▸ Exercise
What lines below include the word "языка"? Copy each one.

▸ Information provided
——————————

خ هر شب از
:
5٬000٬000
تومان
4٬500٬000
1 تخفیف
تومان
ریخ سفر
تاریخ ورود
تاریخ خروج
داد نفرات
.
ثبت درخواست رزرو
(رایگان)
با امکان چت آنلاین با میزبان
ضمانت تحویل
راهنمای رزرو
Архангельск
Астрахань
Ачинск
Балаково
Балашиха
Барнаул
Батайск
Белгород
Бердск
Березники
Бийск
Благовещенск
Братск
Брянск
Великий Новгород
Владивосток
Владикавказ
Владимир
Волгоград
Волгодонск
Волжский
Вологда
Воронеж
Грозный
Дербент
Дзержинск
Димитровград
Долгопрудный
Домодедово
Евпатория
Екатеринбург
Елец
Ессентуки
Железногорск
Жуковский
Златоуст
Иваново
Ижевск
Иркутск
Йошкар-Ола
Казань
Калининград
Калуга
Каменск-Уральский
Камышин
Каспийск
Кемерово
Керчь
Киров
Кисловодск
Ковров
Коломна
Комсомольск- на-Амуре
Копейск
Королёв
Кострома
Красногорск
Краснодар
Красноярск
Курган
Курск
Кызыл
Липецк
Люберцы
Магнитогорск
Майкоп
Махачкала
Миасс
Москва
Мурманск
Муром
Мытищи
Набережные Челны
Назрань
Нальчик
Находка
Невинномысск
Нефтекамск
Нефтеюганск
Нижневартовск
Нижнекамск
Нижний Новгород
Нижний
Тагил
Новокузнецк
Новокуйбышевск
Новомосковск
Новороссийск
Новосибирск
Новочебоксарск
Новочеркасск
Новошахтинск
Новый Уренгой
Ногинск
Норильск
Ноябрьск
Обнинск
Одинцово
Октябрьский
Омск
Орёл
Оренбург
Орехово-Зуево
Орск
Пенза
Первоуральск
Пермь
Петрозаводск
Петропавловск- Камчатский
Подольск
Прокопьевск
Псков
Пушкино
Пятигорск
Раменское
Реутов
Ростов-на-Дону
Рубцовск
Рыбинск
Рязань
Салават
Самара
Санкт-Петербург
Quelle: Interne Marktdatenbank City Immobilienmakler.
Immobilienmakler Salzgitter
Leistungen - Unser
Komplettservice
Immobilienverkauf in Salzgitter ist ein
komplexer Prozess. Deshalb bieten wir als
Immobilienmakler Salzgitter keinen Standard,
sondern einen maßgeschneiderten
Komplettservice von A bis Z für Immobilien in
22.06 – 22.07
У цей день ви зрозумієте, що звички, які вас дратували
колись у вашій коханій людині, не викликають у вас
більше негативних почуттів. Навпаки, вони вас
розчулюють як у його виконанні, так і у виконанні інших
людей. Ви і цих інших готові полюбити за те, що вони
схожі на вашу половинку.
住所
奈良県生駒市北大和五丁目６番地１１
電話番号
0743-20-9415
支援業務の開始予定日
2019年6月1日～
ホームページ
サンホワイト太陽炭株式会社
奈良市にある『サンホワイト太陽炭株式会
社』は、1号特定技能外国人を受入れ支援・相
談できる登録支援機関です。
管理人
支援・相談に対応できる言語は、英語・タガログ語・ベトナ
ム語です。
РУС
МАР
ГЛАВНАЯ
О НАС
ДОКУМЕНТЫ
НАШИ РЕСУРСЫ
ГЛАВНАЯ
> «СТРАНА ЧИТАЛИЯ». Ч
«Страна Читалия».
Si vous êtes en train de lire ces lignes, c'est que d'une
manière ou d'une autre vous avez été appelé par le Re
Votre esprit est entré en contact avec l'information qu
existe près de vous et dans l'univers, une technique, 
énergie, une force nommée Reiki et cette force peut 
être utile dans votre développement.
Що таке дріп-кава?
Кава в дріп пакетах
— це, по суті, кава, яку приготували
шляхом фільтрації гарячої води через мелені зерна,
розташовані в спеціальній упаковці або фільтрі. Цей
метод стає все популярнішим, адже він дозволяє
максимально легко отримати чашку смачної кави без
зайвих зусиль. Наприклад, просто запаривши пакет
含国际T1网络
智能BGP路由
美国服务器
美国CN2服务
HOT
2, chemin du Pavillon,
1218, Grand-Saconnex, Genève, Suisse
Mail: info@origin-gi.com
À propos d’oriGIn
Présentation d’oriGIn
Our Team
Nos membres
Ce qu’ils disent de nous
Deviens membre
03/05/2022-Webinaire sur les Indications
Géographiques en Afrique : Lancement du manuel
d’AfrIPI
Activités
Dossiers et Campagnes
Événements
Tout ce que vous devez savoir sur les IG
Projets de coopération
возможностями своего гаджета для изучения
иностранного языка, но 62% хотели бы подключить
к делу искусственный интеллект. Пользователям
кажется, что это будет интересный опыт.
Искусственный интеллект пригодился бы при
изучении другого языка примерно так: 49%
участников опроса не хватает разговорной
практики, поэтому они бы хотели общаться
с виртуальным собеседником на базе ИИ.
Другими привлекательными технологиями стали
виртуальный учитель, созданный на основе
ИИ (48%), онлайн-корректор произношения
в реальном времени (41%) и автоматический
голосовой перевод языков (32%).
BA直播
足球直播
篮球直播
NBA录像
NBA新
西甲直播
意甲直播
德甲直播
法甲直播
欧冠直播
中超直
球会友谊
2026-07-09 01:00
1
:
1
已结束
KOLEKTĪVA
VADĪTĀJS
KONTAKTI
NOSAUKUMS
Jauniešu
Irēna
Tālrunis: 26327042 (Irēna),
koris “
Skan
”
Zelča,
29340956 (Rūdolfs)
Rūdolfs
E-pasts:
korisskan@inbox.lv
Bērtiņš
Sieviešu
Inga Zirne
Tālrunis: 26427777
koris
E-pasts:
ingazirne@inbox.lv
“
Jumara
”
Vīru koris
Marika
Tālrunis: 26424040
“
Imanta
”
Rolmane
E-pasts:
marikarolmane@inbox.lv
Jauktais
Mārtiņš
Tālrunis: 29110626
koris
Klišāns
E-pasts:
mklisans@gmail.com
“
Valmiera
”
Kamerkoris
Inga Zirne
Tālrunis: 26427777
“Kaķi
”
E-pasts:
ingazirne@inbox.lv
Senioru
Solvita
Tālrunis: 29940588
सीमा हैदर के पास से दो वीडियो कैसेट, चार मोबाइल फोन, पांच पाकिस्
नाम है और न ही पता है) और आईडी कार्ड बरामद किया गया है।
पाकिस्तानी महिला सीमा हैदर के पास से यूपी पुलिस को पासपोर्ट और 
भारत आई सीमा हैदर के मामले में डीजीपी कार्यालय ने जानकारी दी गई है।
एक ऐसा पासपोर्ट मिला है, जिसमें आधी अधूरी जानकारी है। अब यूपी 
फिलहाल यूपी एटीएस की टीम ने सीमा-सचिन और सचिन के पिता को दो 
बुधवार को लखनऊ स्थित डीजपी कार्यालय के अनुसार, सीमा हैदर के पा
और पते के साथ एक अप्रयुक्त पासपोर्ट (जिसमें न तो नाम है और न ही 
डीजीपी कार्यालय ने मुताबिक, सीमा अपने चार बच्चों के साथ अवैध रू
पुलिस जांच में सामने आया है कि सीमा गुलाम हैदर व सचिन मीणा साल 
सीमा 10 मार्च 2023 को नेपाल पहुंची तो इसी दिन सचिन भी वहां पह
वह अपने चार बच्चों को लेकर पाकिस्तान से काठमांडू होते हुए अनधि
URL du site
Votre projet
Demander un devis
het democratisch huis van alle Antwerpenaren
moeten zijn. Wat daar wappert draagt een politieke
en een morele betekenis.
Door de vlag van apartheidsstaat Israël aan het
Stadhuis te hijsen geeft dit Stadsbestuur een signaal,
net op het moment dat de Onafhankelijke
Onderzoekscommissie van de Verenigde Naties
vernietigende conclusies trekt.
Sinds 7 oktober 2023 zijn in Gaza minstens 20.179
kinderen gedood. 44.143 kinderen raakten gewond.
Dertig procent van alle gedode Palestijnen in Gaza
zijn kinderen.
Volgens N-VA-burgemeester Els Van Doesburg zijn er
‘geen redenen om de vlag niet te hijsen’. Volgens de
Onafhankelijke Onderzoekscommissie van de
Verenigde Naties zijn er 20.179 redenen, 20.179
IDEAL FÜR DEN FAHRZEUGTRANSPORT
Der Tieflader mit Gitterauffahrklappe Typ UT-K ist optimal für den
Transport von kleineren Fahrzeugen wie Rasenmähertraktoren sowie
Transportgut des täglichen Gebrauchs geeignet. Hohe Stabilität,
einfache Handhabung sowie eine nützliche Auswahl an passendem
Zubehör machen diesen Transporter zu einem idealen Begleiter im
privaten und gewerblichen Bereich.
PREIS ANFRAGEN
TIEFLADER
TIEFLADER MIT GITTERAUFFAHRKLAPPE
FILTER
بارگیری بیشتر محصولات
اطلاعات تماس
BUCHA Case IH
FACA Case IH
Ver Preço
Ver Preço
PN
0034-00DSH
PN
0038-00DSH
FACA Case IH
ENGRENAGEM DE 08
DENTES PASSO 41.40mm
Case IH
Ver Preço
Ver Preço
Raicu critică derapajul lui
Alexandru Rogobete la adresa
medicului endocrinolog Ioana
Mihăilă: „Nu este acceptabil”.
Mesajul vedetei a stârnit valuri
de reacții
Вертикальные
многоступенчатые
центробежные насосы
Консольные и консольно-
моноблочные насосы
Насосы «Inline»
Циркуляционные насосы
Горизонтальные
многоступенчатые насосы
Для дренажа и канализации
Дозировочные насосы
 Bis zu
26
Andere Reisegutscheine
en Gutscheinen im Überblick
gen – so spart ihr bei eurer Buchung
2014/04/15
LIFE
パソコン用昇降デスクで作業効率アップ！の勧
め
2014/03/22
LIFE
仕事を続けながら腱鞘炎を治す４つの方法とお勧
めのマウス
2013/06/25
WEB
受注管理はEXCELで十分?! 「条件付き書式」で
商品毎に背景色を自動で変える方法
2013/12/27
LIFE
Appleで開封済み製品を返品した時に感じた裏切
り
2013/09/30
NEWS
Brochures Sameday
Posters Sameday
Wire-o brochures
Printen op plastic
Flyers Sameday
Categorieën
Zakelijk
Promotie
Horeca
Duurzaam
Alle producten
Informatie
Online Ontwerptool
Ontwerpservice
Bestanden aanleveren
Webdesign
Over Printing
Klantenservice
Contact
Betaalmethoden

——————————

▸ Response to the task
иностранного языка, но 62% хотели бы подключить
изучении другого языка примерно так: 49%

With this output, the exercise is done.